Print the lines below from the line with "seconds. You can" to the line with "ered and calls", including both, and omit the pictures from your output.

START Material provided

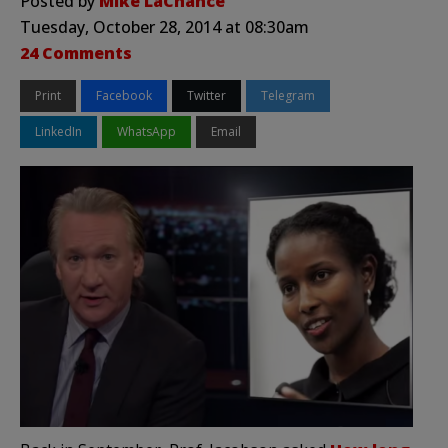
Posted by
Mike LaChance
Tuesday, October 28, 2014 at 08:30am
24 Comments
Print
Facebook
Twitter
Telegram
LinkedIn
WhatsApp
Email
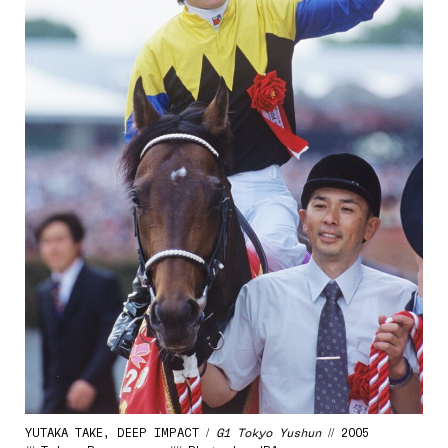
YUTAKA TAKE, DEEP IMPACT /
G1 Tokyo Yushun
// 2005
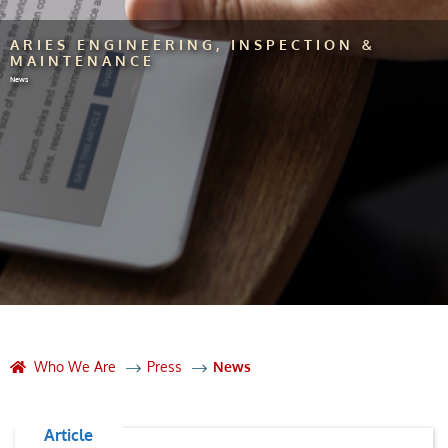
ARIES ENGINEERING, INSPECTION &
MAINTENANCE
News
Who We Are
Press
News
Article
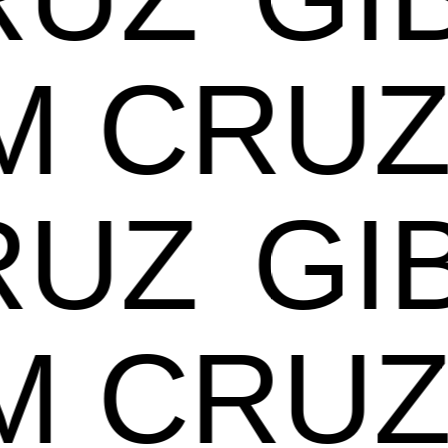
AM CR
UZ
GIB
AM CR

END Material provided
START Material provided

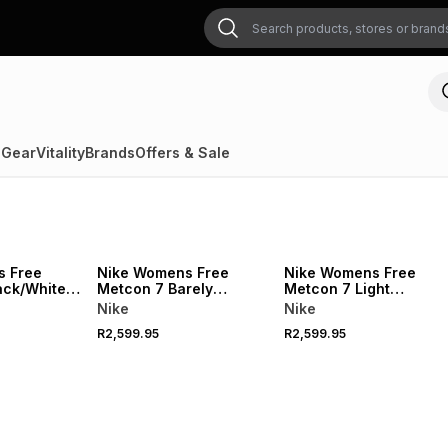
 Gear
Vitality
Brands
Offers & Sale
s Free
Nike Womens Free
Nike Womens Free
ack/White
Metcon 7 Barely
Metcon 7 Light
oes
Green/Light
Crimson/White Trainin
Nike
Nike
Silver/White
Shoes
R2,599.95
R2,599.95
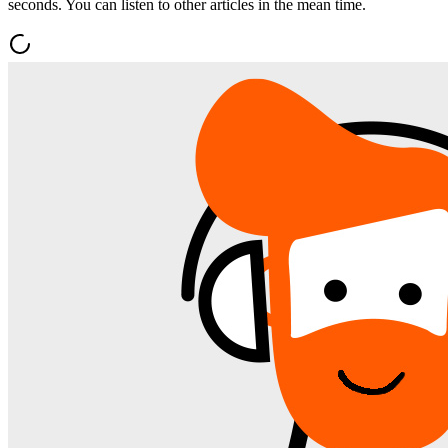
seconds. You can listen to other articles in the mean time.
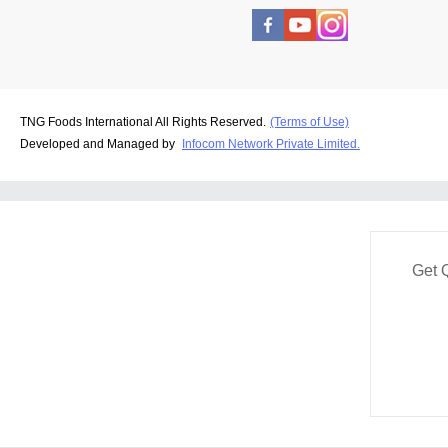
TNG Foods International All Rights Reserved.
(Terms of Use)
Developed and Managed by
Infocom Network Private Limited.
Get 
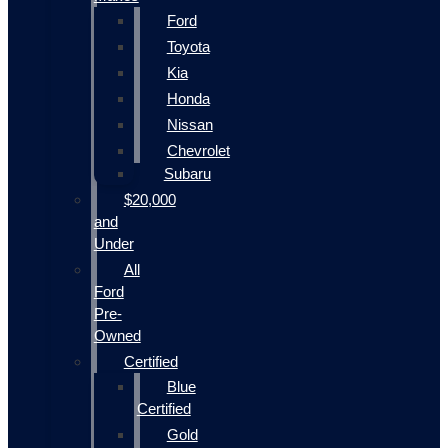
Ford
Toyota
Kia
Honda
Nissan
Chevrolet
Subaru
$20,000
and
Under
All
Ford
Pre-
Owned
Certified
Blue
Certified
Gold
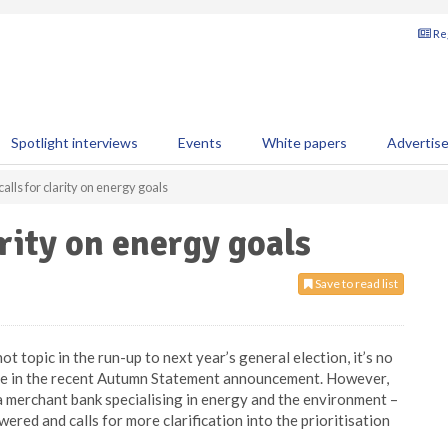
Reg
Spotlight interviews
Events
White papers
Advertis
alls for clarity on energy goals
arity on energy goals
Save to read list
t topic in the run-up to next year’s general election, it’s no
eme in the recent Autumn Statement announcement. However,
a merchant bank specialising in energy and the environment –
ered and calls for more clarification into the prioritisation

END Material provided

Answer to this task =>
seconds. You can listen to other articles in the mean time.
TNG Foods International All Rights Reserved.
(Terms of Use)
Developed and Managed by
Infocom Network Private Limited.
Get 
Ford
Toyota
Kia
Honda
Nissan
Chevrolet
Subaru
$20,000
and
Under
All
Ford
Pre-
Owned
Certified
Blue
Certified
Gold
Reg
Spotlight interviews
Events
White papers
Advertis
alls for clarity on energy goals
arity on energy goals
Save to read list
t topic in the run-up to next year’s general election, it’s no
eme in the recent Autumn Statement announcement. However,
a merchant bank specialising in energy and the environment –
ered and calls for more clarification into the prioritisation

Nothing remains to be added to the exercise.